Discovery of a VLRB-GPIbβ-GPⅨ Complex Illuminates Lineage-Specific Redeployment of a Platelet Module for VLR Signaling

Unlike jawed vertebrates that rely on immunoglobulin (Ig)-based adaptive immunity, jawless vertebrates utilize variable lymphocyte receptors (VLRs) for antigen recognition. Despite extensive studies into VLR diversity and antigen recognition, the molecular mechanism coupling VLR engagement to lymphocyte activation remains unexplored. By mining single-cell and full-length transcriptomes data of lamprey and hagfish along with functional studies, we successfully discovered a VLRB cell-specific tripartite complex comprising VLRB, GPIbβ, and GPⅨ that transduces activation signals via an immunoreceptor tyrosine-based activation motif (ITAM) within GPIbβ. Phylogenetic reconstruction revealed that this complex originated from a lineage-specific duplication of the ancestral platelet GPIbα-GPIbβ-GPⅨ complex in agnathans, yielding two functionally divergent paralogs, one retained in thrombocytes and the other co-opted by VLRB lymphocytes.

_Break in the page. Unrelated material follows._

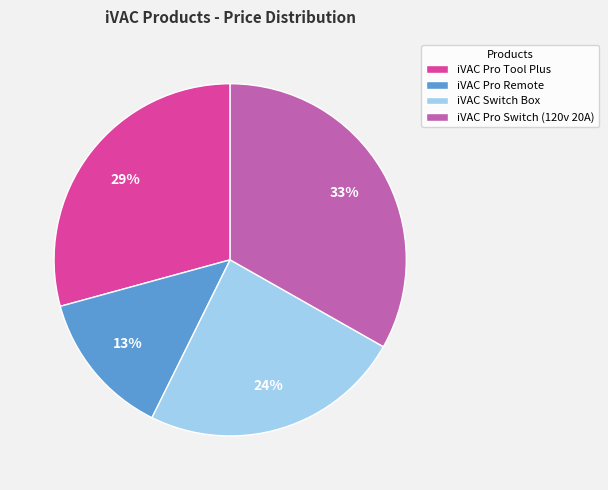

To the nearest percent, what percentage of the pie is iVAC Pro Remote?

13%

Transcriptional profiling further demonstrated that BHLHE41 and FOS serve as lineage-restricted co-regulators that coordinately govern expression of the VLRB-GPIbβ-GPⅨ subunits. Analogous to mammalian B cells, scRNA transcriptome revealed that VLRB cells can transition from a pre-activated to a post-activated state characterized by highly proliferative, plasma-like features, and concomitant up-regulation of the VLRB-GPIbβ-GPⅨ complex. Collectively, a lineage-specific gene-duplication event in agnathan repurposed a platelet-adhesion module into a VLRB cell-specific signaling complex through lineage-specific redeployment, unveiling a key missing link in VLR-mediated adaptive immunity.